Still, Otunuga conceded that the “bulls could be back in town.”

In other words, bitcoin is higher simply because people are buying bitcoin. It’s a classic case of momentum investing on steroids and there might not be any real fundamental rhyme or reason to justify the spike.

Bitcoin has always been a favorite plaything for traders looking to cash in on sudden moves. This recent rally may be nothing more than that.

David Spika, president of GuideStone Capital Management, said in an interview with CNN Business Tuesday that the rally in bitcoin is likely another example of “a rebound in risk.”

Stocks surged in the first quarter — despite worries about the fact that earnings are expected to decline in the first quarter and that bond yields are falling on concerns about a slowdown in global economic growth.

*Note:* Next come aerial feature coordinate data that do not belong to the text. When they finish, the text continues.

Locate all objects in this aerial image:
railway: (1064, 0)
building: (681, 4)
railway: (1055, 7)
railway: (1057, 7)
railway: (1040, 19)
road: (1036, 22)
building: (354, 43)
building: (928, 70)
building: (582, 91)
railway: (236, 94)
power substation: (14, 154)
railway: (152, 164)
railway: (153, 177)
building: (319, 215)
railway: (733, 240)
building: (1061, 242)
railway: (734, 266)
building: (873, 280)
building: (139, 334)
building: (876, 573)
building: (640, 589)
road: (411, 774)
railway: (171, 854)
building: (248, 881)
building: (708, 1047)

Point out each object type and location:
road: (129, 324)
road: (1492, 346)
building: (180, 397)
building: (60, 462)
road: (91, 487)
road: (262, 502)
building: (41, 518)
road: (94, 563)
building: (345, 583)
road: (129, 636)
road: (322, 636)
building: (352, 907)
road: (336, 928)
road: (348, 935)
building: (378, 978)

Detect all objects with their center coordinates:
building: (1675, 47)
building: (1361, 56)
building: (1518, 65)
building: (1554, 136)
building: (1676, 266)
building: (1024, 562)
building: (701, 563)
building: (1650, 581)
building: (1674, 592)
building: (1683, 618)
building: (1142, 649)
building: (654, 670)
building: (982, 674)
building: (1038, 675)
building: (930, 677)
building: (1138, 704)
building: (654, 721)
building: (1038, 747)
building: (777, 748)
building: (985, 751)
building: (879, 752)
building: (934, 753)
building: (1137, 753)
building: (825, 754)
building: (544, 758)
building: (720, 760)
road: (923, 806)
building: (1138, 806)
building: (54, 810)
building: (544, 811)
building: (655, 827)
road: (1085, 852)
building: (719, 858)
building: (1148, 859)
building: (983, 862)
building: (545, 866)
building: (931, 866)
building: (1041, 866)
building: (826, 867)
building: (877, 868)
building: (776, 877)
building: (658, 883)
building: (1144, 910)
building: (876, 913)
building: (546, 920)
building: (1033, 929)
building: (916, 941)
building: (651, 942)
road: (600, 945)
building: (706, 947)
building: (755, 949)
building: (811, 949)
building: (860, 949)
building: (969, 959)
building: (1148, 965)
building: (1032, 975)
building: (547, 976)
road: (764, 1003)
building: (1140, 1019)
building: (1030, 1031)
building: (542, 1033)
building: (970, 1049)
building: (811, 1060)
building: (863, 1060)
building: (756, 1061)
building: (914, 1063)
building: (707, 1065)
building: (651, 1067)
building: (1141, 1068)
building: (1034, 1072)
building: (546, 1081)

“This is another sign of exuberance. It’s not justified,” Spika said.

Nonetheless, there is no denying that bitcoin is once again having a moment. Bitcoin is now up about 25% this year and more than 60% from a recent low of around $3,100 in December.

Bitcoin evangelists swear that more consumers will use it and other forms of digital currencies such as litecoin, ethereum and XRP/ripple to buy things.

And more online retailers, such as Overstock, Shopify and Newegg, are accepting bitcoin and other cryptocurrencies as a form of payment.

Wall Street is starting to recognize bitcoin as well.

Mutual fund giant Fidelity established a trading platform for bitcoin and other cryptocurrencies late last year.

But the cryptocurrency still has a long way to go before it’s anywhere close to its all-time high though. Prices peaked near $20,000 in late 2017.